### WHAT IS EXPECTED:
Please return the lines of the data that contain "pinky".

### DATA SECTION:

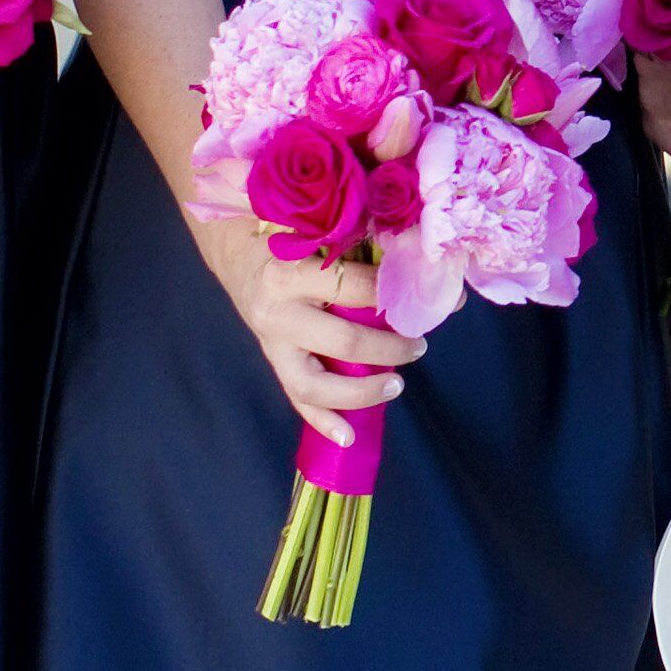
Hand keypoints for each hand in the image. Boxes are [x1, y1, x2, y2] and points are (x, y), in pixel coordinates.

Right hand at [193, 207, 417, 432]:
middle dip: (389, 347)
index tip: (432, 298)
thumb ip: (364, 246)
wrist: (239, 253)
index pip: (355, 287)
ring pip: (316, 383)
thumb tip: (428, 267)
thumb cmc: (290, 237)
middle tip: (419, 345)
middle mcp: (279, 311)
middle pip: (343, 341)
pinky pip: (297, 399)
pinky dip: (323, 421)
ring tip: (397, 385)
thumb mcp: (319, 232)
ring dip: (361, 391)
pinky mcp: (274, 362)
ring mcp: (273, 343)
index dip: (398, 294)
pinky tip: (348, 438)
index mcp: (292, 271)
--
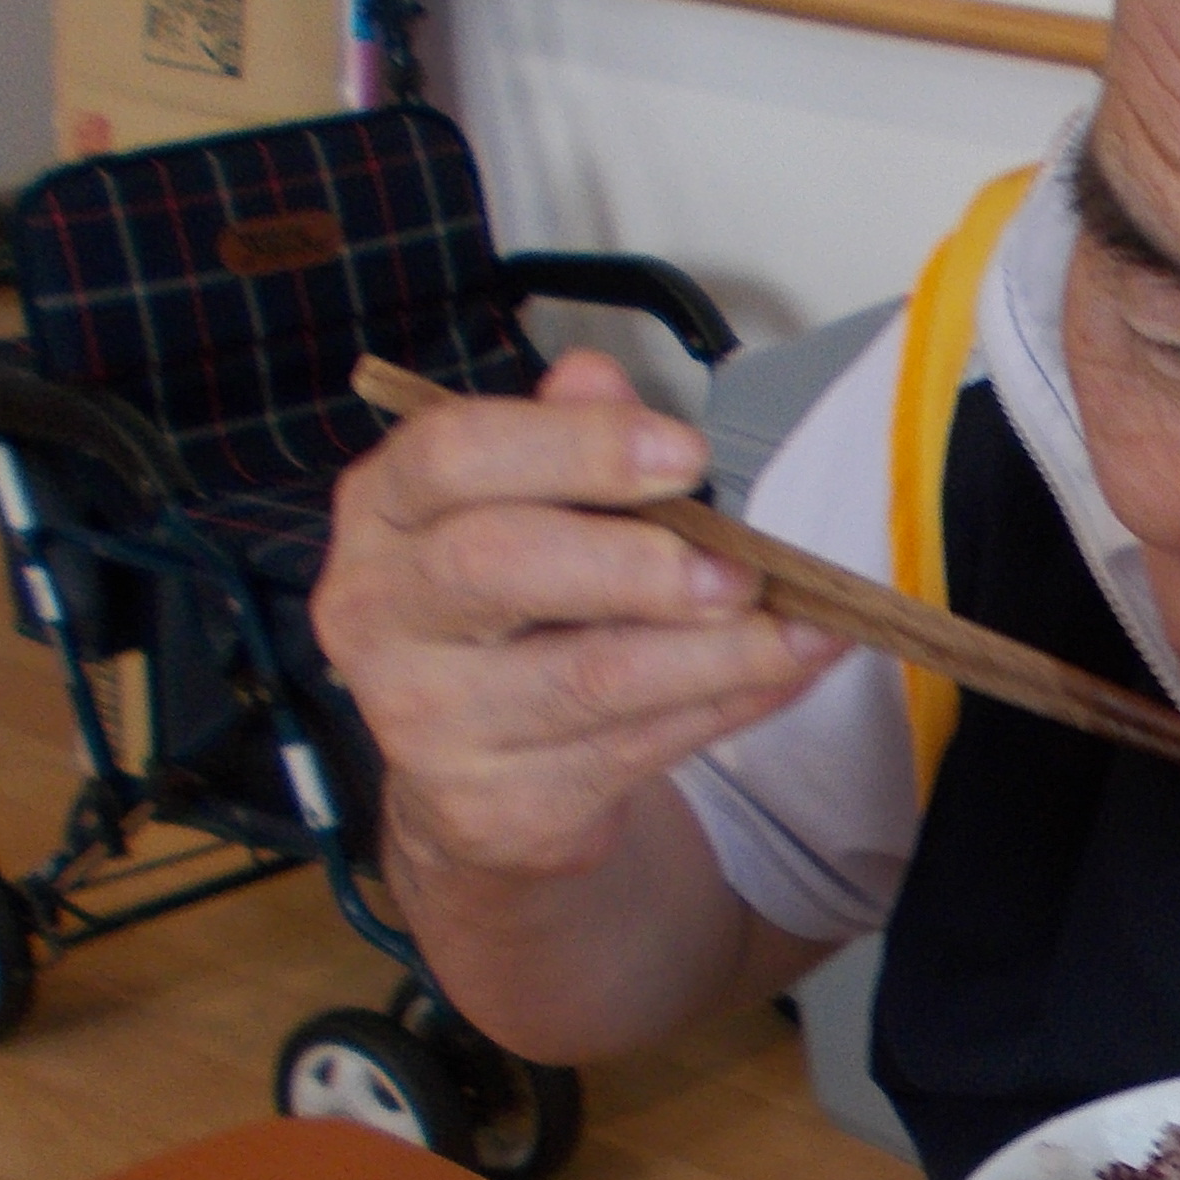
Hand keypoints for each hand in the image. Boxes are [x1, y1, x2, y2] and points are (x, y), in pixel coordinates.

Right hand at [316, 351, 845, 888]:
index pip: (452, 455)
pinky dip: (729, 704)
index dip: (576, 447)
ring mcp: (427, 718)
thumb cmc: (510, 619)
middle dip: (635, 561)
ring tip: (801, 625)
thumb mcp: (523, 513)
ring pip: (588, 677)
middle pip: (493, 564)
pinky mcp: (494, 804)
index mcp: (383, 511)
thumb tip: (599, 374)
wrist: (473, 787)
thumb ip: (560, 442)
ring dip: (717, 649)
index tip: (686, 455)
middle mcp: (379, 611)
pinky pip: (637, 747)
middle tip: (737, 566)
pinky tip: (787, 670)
---
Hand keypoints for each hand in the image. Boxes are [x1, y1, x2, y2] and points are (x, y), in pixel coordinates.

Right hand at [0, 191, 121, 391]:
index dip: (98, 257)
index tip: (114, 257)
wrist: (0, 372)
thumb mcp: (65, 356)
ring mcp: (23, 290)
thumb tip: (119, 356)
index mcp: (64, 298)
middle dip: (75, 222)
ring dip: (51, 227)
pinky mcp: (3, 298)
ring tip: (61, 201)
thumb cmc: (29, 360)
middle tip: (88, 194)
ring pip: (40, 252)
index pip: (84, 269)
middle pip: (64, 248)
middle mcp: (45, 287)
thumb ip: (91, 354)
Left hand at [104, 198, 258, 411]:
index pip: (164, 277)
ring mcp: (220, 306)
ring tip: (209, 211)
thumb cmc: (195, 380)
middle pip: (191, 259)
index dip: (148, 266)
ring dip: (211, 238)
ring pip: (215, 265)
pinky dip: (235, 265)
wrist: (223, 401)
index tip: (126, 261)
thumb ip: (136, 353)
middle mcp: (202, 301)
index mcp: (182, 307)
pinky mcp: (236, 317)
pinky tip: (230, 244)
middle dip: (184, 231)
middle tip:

### SOLUTION TO THE PROBLEM:
pinky pip: (297, 399)
pinky dip: (323, 421)
pinky mcp: (274, 362)
pinky tip: (348, 438)
pinky dip: (729, 704)
pinky mcp: (494, 804)
pinky pip: (637, 747)
pinky tip: (787, 670)
pinky mcp: (3, 298)
pinky dip: (235, 265)
pinky mcp: (236, 317)
pinky tip: (230, 244)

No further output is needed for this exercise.